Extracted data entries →

--*--

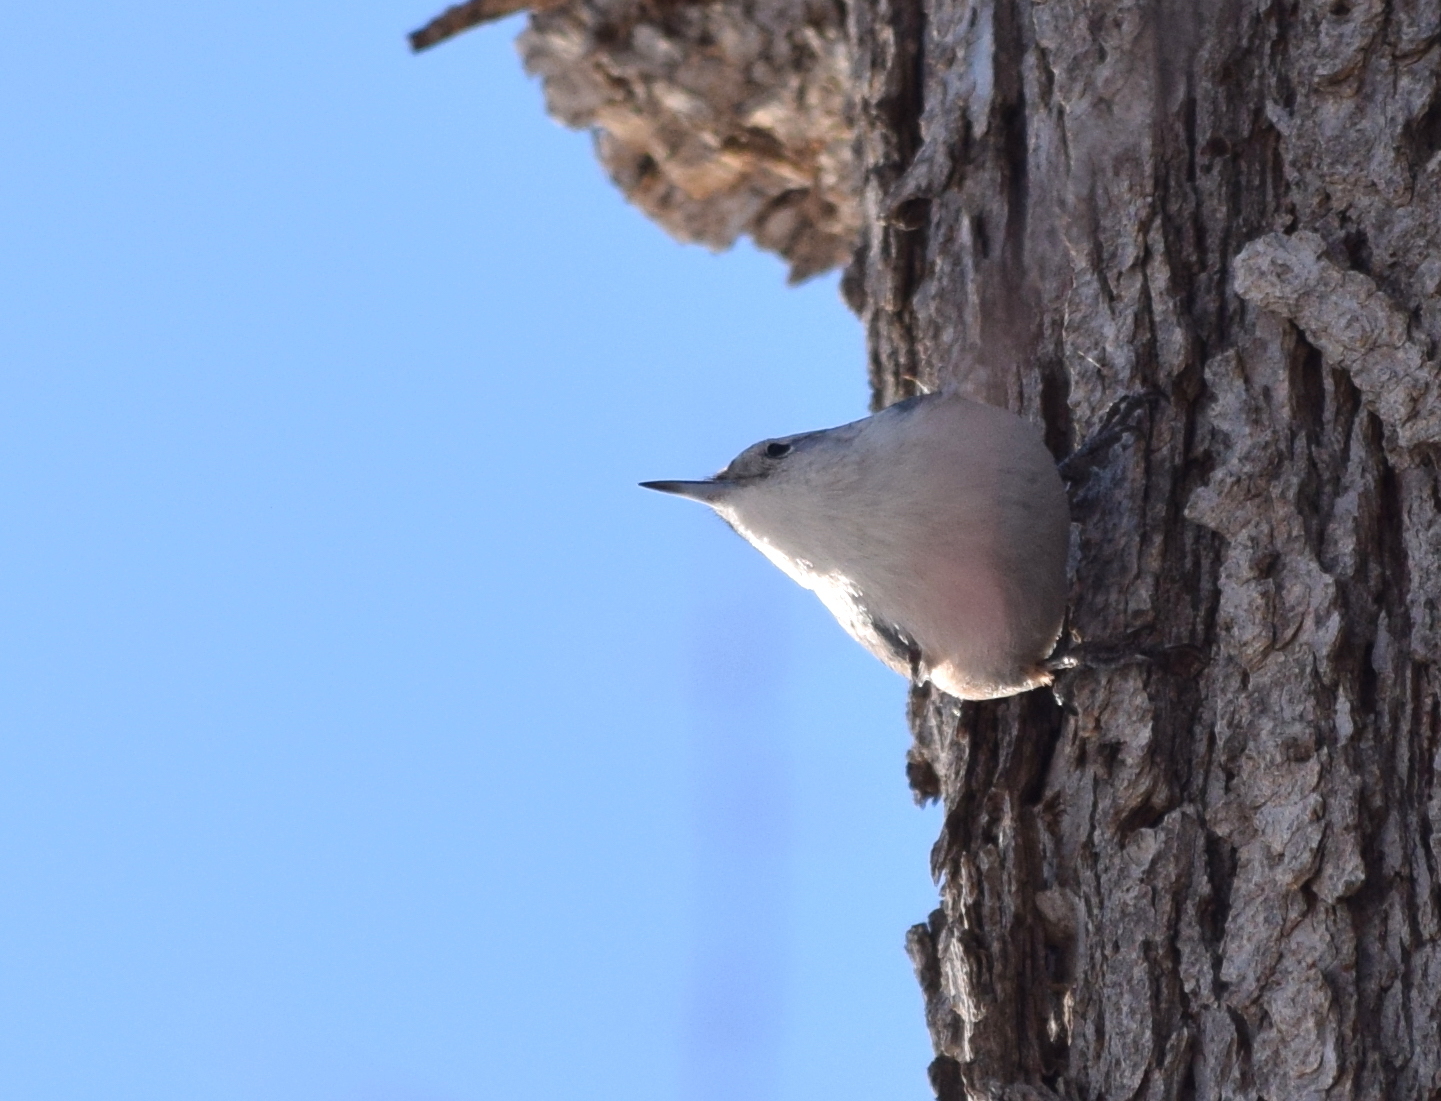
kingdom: Animalia
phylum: Chordata
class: Aves
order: Passeriformes
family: Sittidae
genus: Sitta
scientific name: Sitta carolinensis
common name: White-breasted nuthatch
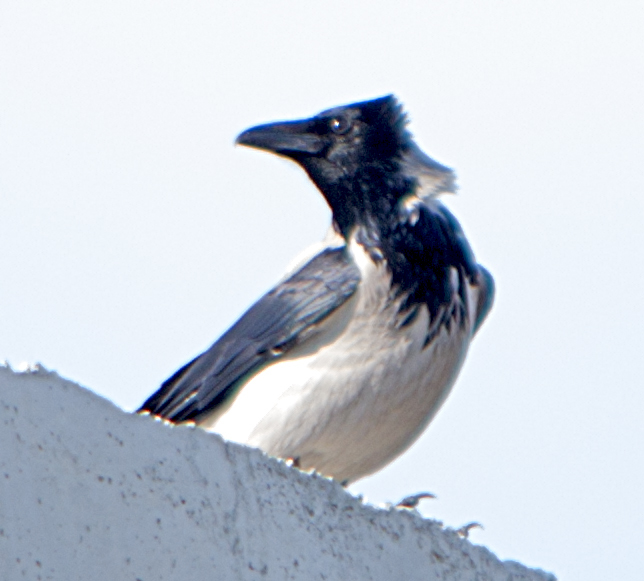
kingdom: Animalia
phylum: Chordata
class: Aves
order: Passeriformes
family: Corvidae
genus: Corvus
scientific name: Corvus cornix
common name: Hooded crow
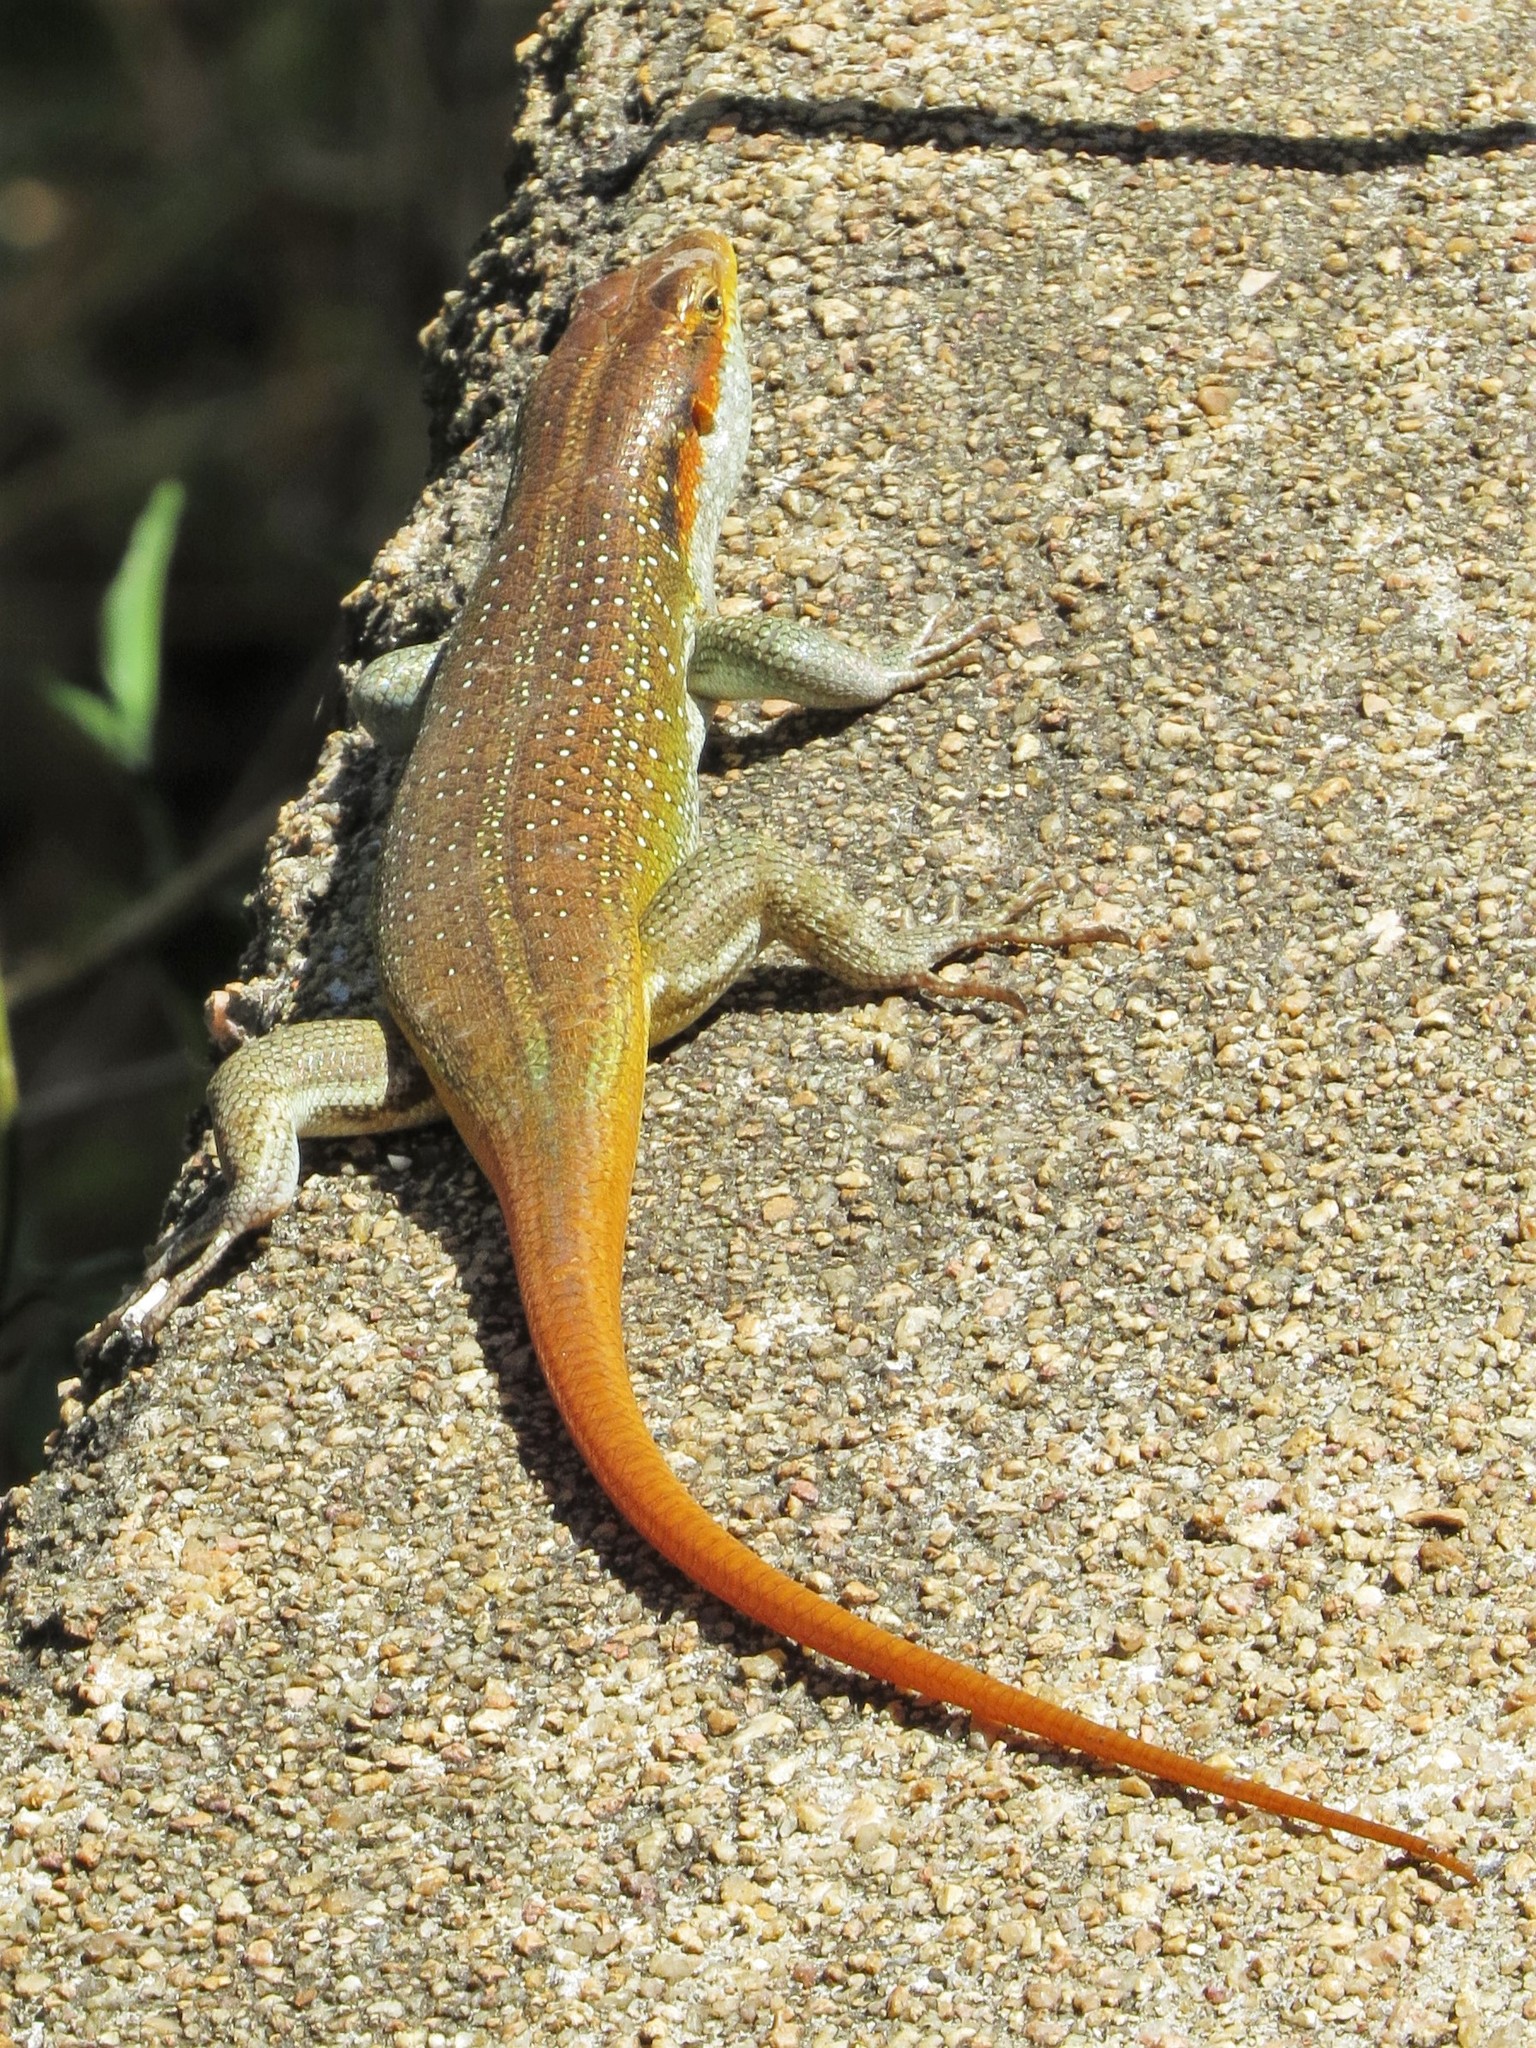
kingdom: Animalia
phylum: Chordata
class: Squamata
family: Scincidae
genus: Trachylepis
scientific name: Trachylepis margaritifera
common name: Rainbow skink
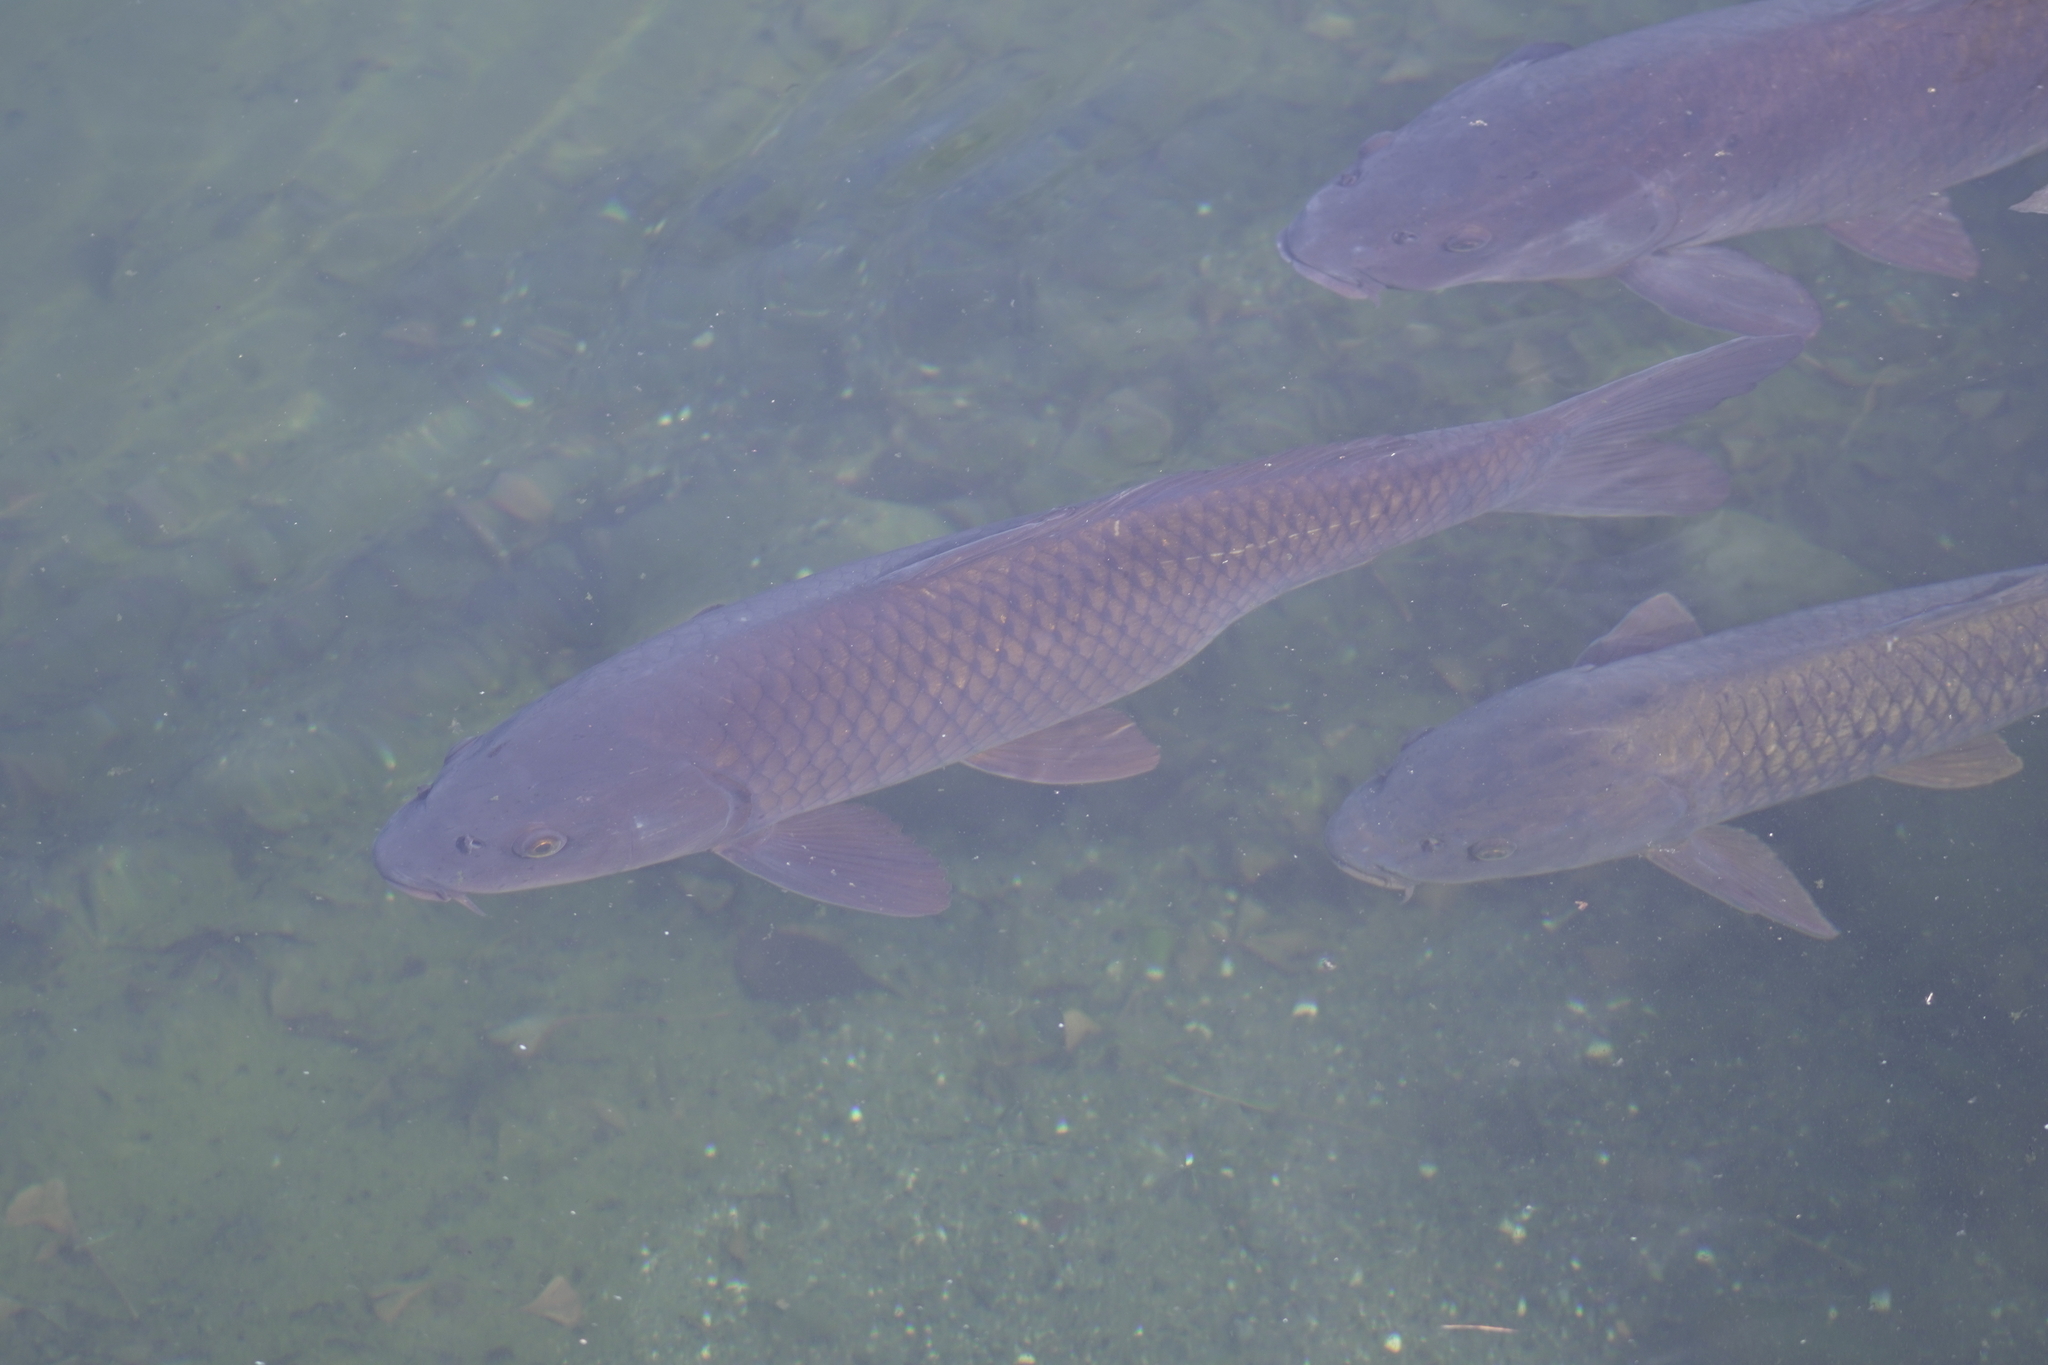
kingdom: Animalia
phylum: Chordata
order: Cypriniformes
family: Cyprinidae
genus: Cyprinus
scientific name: Cyprinus carpio
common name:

--*--

TASK PROMPT →
List every line of the data above that contains the string "name". Case counts.

EXERCISE OUTPUT →
scientific name: Sitta carolinensis
common name: White-breasted nuthatch
scientific name: Corvus cornix
common name: Hooded crow
scientific name: Trachylepis margaritifera
common name: Rainbow skink
scientific name: Cyprinus carpio
common name:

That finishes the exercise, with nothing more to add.